Only a trickle of ballots were added to the overall tally during the Los Angeles County registrar's sixth post-election update Tuesday, just days before the registrar is scheduled to certify the results of the June 7 statewide primary.
And so, the suspense for candidates clinging to a lead or, in certain races, the final of two runoff spots — as well as those hoping to catch the leaders — will linger for a while longer.
The number of ballots processed for each post-election update, which take place on Tuesdays and Fridays, has slowed over the past week.
The registrar added only 571 ballots countywide Tuesday.
An estimated 6,491 remain to be processed, the registrar's office said in a Tuesday afternoon news release.
“Ballot count updates are of smaller quantities now as we near completion of the Official Election Canvass,” the registrar said, and as “the outstanding ballots go through verification or are pending signature curing.”
Signature curing is a process by which the registrar identifies vote-by-mail ballots with signature problems and sends letters to voters letting them know how to rectify — or “cure” — those issues.
All but 11 of the outstanding ballots are VBMs, the registrar said. And all of those VBMs are pending signature curing.
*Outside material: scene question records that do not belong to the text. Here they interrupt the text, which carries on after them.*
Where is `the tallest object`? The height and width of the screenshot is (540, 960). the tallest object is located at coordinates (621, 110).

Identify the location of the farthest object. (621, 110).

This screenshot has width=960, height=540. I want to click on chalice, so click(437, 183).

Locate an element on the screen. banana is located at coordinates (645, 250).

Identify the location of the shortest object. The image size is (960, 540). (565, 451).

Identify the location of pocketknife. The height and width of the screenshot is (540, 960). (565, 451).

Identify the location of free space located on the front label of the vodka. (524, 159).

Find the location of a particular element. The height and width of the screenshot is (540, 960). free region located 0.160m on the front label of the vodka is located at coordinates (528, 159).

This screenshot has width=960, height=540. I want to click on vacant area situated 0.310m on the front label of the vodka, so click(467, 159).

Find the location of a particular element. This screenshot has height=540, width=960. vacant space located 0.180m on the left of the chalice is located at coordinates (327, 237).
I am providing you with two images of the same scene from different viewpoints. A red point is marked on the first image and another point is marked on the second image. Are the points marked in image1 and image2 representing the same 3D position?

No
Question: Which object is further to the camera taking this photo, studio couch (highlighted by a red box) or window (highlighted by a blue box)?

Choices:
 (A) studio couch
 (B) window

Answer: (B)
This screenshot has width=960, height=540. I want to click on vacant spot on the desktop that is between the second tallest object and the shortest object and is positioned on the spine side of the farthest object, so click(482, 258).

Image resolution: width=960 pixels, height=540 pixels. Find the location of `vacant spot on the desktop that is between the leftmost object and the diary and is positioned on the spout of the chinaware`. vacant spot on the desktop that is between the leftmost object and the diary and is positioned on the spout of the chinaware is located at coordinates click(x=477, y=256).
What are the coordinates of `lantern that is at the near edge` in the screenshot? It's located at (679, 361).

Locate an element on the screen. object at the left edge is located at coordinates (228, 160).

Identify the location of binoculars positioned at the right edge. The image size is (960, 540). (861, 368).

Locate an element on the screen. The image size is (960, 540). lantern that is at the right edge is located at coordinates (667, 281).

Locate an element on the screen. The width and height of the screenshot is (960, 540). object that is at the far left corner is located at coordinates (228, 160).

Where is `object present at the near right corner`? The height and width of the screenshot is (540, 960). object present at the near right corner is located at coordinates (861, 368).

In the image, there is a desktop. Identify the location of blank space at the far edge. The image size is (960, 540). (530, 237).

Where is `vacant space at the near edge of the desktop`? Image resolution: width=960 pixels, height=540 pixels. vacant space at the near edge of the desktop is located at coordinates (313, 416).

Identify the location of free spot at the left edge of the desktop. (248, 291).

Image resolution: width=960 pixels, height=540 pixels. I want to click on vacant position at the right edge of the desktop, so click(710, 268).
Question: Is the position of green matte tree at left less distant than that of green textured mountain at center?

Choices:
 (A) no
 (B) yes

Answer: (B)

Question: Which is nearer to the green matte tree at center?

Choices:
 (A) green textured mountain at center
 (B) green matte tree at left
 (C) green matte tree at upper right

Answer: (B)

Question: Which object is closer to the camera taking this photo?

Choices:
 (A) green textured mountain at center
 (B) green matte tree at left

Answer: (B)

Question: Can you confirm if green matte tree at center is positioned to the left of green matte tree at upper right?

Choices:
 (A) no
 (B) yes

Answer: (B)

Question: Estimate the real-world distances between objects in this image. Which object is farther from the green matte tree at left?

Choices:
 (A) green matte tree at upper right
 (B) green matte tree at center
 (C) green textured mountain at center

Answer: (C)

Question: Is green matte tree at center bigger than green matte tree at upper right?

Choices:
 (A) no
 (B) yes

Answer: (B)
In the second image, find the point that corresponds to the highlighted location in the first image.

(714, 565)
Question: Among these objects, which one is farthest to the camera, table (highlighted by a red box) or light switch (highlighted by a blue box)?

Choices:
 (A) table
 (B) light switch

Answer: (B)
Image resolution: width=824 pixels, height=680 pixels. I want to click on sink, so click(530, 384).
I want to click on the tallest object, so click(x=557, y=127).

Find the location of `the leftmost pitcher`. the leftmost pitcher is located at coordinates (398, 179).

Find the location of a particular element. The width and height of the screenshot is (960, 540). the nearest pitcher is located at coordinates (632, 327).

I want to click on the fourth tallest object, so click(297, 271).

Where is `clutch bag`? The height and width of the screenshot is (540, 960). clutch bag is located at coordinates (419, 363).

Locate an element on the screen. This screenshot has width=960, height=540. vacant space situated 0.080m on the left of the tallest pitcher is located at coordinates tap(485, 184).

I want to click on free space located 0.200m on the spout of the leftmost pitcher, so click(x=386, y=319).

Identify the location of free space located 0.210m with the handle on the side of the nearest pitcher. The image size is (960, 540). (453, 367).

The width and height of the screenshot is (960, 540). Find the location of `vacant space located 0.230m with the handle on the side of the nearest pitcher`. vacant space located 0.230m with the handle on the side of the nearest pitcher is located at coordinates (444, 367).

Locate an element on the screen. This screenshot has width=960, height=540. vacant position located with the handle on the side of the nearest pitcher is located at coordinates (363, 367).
The deadline for voters to fix their ballots, the registrar said, is 5 p.m. today.
The next post-election update is scheduled for Friday. That's also the date on which the registrar is tentatively scheduled to certify the election, though the agency has until July 7.
The registrar had tallied 1,619,797 ballots as of Tuesday. Voter turnout is 28.46% so far; that percentage could inch higher once the remaining ballots are verified.
Only a handful of races countywide, though, are close enough to potentially hinge on those remaining ballots.
The general election — during which the top-two finishers in congressional, state Senate, Assembly and certain local races will head to a runoff — is scheduled for Nov. 8.